I'm a bit leary of the stealths at the moment, I've seen a few threads on two different forums with the stealths cooking there fish.


----------



## Chris S (Dec 19, 2007)

I've always been a big fan of the ebo-jagers, except the recent bunch I got (~24 or so heaters) were very odd, in that it took about 2 months for them to "break in". They were wonky for so long, I thought they were broken.

They work fine now though.


----------



## UnderTheSea (Jun 2, 2008)

Ebo-jagers are what we recommend to our customers. Always go with 2 at a smaller wattage.


----------



## trailblazer295 (Mar 7, 2010)

So your saying for a 30g I need 2 50w???


----------



## AquariAM (Jan 28, 2010)

trailblazer295 said:


> So your saying for a 30g I need 2 50w???


Disagree. Get a 150 Jager and you'll be good.


----------



## BillD (Jun 5, 2006)

AquariAM said:


> Disagree. Get a 150 Jager and you'll be good.


Once again you are wrong. An over rated heater, will cook fish if it fails in the on position, which seems to be typical, if the various posts on a number of forums would indicate. And Jaegers have cooked fish.


----------



## AquariAM (Jan 28, 2010)

BillD said:


> Once again you are wrong. An over rated heater, will cook fish if it fails in the on position, which seems to be typical, if the various posts on a number of forums would indicate. And Jaegers have cooked fish.


Once again? 
I'm never wrong


----------



## BillD (Jun 5, 2006)

You can change your name but you are still the same Pablo. I thought you were banned.


----------



## AquariAM (Jan 28, 2010)

BillD said:


> You can change your name but you are still the same Pablo. I thought you were banned.
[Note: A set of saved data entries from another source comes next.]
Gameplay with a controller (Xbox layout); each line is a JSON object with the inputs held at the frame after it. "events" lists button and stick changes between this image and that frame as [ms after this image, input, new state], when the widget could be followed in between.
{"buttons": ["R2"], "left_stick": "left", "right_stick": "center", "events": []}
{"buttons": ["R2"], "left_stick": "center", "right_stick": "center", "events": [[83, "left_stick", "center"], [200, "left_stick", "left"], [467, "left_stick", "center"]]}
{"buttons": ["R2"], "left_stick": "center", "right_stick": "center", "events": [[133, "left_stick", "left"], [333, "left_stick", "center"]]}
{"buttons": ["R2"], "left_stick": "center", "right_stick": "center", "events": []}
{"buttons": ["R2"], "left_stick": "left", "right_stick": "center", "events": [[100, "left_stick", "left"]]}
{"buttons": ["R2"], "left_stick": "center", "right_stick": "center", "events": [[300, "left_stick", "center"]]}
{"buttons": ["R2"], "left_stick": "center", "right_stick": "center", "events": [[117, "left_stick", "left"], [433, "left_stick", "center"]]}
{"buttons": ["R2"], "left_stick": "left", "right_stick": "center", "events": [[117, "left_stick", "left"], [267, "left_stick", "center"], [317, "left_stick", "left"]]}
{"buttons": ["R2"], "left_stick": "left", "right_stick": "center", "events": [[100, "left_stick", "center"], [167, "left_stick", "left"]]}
You can say what you want, but holding grudges for 2 years + is pretty damn sad. I was banned. Now I'm back. Hi.


----------



## BillD (Jun 5, 2006)

What were you holding a grudge for and with whom?


----------



## Chris S (Dec 19, 2007)

Yea, yea. Take it to PM`s if you guys wanna bicker =D


----------



## AquariAM (Jan 28, 2010)

BillD said:


> What were you holding a grudge for and with whom?


That's not really funny.


----------



## KhuliLoachFan (Mar 8, 2008)

I have cooked a few tanks now with filters locked on. I'm gonna go with ONE 50W per 20g, and 100W in my 50g or 75g. I wish there was a cheap device that would beep at me when things are thermally out-of-whack.

W


----------